[Source texts of formatted documents]
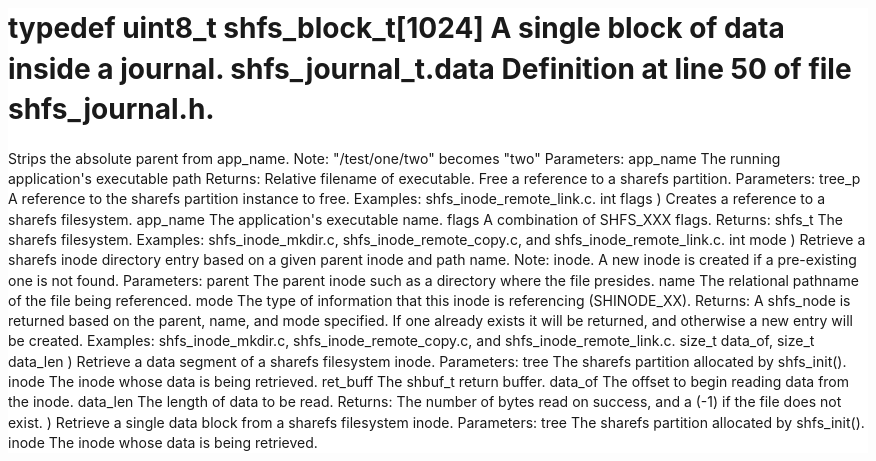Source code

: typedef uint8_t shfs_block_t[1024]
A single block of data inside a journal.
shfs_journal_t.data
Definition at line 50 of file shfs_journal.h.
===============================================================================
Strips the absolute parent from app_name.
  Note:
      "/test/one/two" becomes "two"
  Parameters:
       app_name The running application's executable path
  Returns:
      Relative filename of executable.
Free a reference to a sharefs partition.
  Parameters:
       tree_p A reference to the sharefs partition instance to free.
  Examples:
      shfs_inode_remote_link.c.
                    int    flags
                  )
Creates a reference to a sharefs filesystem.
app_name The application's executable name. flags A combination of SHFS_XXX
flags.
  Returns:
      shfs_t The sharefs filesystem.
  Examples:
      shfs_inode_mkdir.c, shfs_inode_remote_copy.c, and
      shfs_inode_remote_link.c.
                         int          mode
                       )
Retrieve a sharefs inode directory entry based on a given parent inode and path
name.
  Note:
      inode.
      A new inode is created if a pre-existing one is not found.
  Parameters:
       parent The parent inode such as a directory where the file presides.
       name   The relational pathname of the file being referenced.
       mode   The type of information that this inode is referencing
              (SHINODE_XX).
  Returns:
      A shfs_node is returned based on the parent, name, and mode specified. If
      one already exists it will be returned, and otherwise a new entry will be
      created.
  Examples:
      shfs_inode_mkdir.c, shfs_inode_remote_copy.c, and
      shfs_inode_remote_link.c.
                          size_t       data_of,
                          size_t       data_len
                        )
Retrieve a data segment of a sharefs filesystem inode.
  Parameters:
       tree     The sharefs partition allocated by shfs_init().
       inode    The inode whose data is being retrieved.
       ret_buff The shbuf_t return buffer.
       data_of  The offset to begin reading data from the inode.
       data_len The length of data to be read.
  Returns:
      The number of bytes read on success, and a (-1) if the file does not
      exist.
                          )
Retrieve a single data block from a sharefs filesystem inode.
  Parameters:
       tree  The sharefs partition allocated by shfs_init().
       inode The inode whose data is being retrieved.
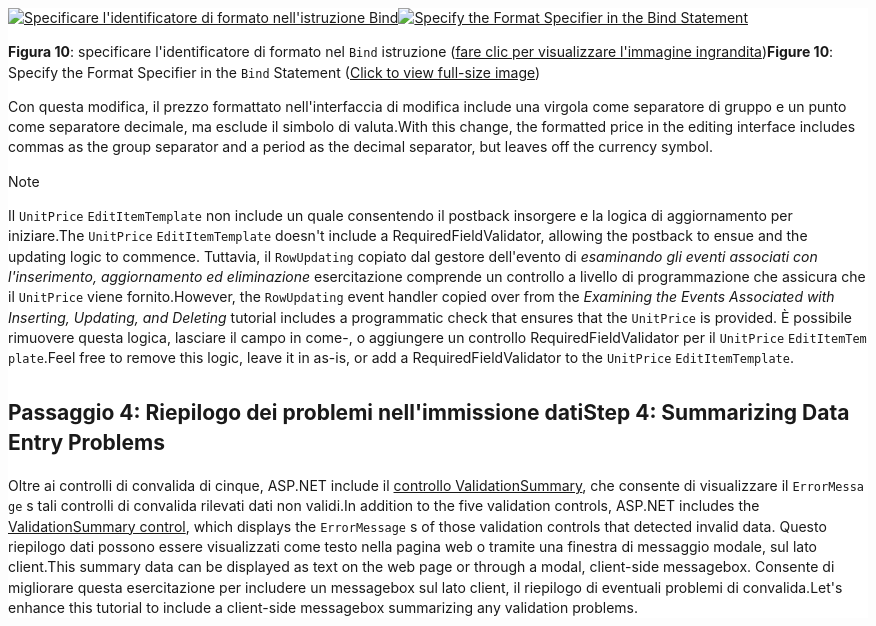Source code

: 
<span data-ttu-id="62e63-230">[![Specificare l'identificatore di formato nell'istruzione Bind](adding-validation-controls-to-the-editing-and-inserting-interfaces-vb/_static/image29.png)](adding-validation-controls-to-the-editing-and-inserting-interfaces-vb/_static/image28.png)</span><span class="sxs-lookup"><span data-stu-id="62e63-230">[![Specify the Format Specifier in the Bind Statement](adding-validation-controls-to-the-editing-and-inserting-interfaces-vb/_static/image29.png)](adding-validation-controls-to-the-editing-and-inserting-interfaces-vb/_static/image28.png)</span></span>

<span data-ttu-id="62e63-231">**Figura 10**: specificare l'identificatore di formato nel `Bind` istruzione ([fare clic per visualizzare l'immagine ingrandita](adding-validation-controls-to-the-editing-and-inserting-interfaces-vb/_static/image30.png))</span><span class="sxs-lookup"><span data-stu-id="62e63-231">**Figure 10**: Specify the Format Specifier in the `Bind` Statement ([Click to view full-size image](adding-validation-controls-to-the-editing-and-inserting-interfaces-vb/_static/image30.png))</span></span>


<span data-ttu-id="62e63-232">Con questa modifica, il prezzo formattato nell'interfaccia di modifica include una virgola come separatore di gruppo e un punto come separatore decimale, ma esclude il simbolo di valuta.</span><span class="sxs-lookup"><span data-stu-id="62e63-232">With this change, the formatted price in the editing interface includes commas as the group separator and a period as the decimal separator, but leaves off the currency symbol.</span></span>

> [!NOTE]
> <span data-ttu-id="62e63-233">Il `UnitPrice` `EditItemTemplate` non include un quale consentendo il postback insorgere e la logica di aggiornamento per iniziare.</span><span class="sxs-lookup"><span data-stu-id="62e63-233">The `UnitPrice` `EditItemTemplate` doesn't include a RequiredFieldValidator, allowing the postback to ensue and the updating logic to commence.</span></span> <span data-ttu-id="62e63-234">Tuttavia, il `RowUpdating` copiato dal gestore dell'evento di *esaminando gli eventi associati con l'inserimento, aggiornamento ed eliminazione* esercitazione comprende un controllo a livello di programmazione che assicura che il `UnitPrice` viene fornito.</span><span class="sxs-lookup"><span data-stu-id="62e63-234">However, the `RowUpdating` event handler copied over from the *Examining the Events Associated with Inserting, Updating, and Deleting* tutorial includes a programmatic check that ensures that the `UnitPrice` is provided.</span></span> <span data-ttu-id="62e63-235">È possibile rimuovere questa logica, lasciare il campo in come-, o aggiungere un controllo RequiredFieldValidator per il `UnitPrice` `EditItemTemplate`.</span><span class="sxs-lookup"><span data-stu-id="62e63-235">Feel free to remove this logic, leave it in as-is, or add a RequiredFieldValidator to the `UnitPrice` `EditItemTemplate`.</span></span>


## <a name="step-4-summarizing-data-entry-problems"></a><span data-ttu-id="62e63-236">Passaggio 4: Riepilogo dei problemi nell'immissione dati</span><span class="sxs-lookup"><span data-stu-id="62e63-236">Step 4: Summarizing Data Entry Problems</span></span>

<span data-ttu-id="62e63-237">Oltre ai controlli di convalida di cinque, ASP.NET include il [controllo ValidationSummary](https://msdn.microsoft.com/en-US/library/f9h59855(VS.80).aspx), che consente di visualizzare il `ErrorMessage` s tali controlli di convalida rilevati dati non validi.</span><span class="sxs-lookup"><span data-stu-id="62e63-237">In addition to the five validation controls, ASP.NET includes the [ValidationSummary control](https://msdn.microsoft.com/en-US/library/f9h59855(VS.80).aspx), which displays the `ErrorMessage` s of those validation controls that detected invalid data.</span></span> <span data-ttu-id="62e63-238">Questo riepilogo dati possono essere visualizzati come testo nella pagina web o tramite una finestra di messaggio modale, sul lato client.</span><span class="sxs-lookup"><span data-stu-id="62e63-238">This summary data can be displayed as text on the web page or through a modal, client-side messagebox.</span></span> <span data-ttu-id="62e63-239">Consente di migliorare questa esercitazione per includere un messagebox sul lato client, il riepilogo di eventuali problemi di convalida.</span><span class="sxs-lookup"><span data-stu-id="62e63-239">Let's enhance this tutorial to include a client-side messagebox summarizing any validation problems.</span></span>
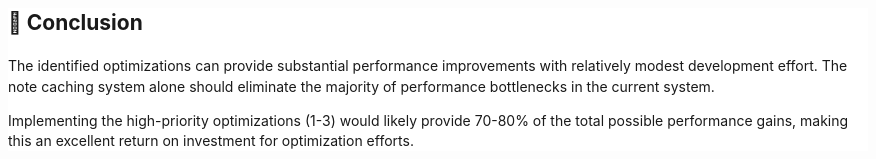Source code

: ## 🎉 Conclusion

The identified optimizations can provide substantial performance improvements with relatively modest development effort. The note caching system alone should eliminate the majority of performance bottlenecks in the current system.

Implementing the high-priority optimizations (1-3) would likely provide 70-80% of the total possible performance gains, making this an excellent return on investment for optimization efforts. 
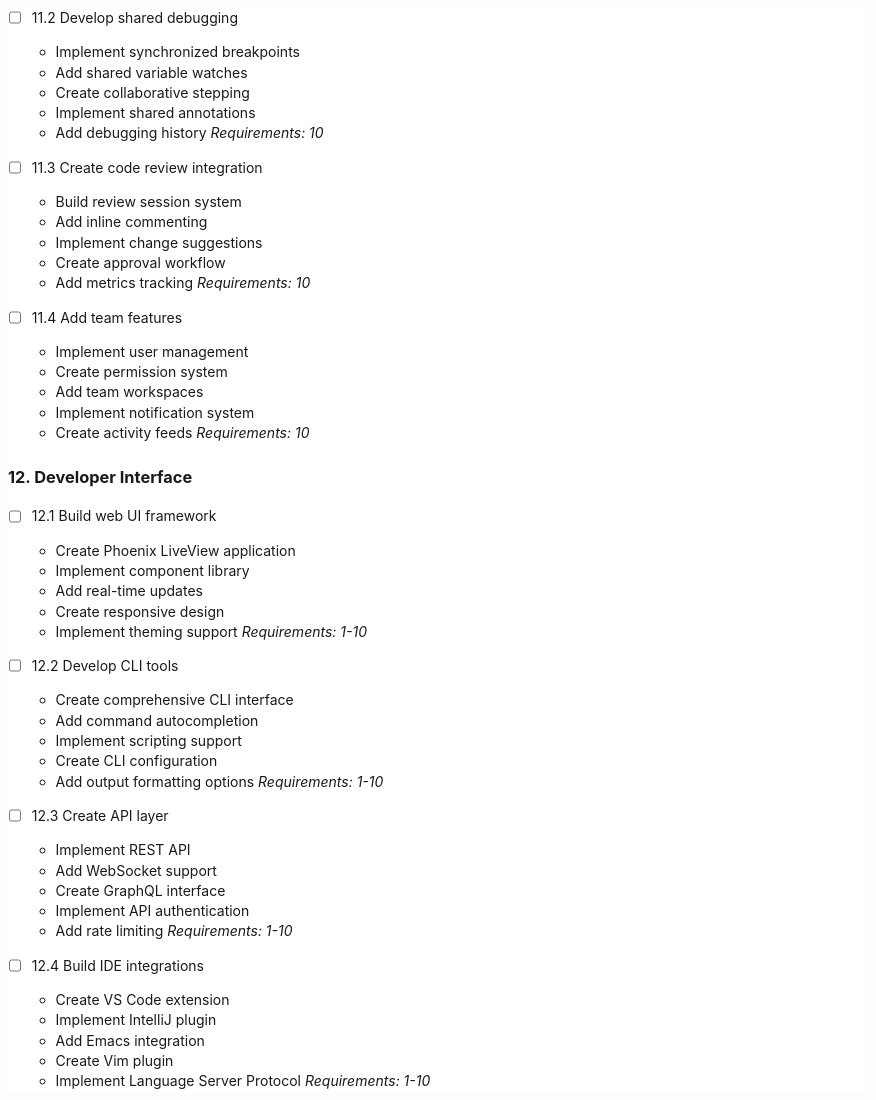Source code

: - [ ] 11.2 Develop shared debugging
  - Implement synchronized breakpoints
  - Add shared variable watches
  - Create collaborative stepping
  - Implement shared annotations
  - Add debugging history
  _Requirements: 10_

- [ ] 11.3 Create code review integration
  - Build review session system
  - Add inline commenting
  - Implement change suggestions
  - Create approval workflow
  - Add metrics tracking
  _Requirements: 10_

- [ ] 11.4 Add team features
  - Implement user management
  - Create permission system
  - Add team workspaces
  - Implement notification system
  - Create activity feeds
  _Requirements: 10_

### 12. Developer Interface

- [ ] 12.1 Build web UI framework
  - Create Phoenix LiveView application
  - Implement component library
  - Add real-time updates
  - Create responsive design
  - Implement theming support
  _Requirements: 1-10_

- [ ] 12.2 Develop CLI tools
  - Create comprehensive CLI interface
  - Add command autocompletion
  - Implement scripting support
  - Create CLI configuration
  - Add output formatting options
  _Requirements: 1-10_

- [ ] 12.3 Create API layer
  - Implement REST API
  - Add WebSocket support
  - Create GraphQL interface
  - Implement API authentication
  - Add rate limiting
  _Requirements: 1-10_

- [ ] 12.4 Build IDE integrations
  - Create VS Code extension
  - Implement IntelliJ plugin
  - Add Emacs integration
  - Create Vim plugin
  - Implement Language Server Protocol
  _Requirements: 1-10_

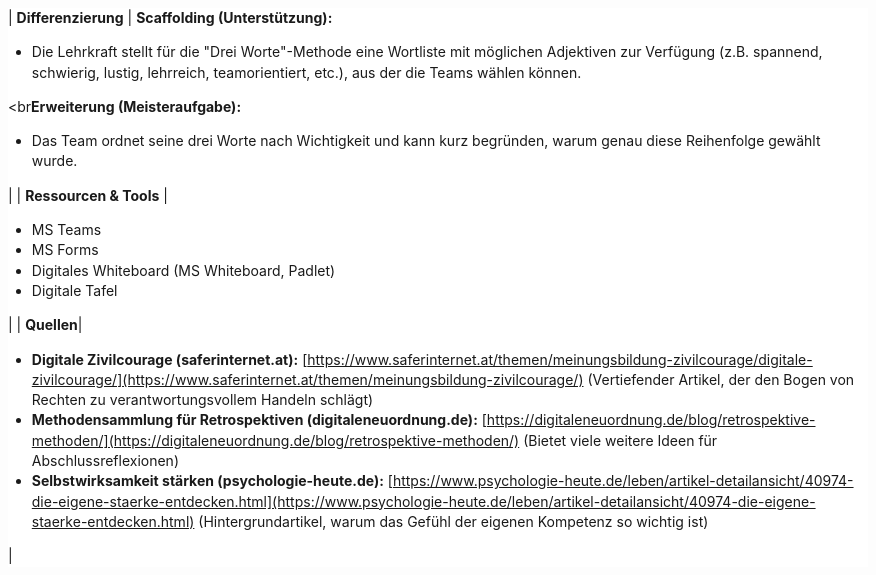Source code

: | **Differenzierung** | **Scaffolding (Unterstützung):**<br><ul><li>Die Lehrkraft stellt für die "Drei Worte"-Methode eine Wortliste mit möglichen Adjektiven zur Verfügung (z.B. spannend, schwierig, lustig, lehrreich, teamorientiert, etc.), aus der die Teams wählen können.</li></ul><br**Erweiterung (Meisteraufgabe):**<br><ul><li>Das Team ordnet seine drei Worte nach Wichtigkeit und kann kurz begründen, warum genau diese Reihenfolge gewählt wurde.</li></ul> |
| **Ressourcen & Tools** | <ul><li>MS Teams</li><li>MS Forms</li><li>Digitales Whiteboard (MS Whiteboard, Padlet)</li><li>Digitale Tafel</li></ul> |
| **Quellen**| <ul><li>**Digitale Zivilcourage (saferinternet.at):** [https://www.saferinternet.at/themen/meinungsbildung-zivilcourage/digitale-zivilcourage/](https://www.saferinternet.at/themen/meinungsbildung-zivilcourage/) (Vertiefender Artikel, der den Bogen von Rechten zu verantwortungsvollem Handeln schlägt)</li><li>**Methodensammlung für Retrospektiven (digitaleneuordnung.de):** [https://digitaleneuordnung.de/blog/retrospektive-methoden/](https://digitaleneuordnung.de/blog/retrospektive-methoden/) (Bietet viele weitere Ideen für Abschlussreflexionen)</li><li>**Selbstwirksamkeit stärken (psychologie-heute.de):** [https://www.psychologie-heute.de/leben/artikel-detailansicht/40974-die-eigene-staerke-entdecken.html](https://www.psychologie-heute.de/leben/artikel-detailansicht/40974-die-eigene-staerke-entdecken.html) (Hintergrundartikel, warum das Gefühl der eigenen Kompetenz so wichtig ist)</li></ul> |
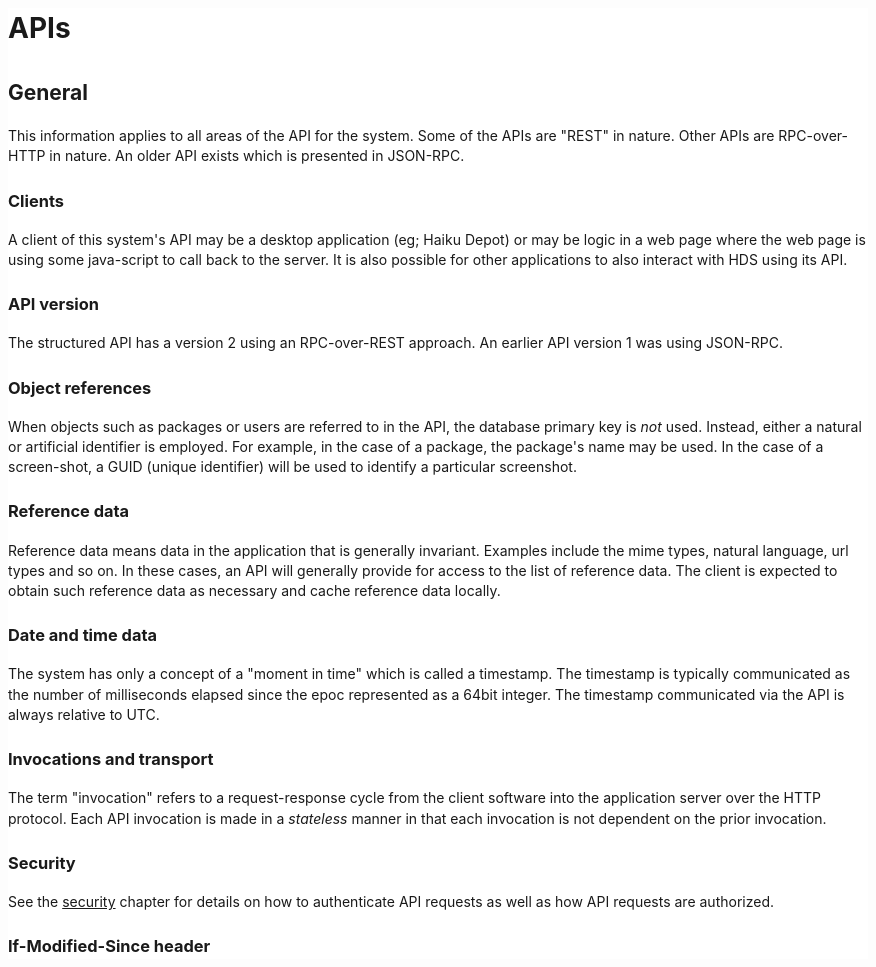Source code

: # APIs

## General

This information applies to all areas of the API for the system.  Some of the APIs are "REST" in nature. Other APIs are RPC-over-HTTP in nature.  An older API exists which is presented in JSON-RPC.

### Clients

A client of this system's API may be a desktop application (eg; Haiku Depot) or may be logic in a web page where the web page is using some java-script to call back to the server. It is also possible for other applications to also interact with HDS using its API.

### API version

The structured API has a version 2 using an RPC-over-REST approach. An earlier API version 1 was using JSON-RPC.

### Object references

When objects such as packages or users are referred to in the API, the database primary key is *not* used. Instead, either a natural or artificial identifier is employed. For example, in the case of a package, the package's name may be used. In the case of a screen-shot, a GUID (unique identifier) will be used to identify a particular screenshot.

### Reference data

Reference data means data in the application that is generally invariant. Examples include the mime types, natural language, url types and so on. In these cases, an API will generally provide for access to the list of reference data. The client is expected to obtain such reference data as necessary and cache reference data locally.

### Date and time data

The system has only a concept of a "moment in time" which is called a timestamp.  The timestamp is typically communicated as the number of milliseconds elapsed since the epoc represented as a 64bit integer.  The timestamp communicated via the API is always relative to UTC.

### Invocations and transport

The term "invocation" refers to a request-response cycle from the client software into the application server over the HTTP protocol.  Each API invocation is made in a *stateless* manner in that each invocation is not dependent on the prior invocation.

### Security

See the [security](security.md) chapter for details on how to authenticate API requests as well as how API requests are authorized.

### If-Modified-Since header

WHAT TO WORK ON: Each line from the one containing "### API version" to the end of the records should be echoed exactly, and no other line.

EXERCISE OUTPUT:
### API version

The structured API has a version 2 using an RPC-over-REST approach. An earlier API version 1 was using JSON-RPC.

### Object references

When objects such as packages or users are referred to in the API, the database primary key is *not* used. Instead, either a natural or artificial identifier is employed. For example, in the case of a package, the package's name may be used. In the case of a screen-shot, a GUID (unique identifier) will be used to identify a particular screenshot.

### Reference data

Reference data means data in the application that is generally invariant. Examples include the mime types, natural language, url types and so on. In these cases, an API will generally provide for access to the list of reference data. The client is expected to obtain such reference data as necessary and cache reference data locally.

### Date and time data

The system has only a concept of a "moment in time" which is called a timestamp.  The timestamp is typically communicated as the number of milliseconds elapsed since the epoc represented as a 64bit integer.  The timestamp communicated via the API is always relative to UTC.

### Invocations and transport

The term "invocation" refers to a request-response cycle from the client software into the application server over the HTTP protocol.  Each API invocation is made in a *stateless* manner in that each invocation is not dependent on the prior invocation.

### Security

See the [security](security.md) chapter for details on how to authenticate API requests as well as how API requests are authorized.

### If-Modified-Since header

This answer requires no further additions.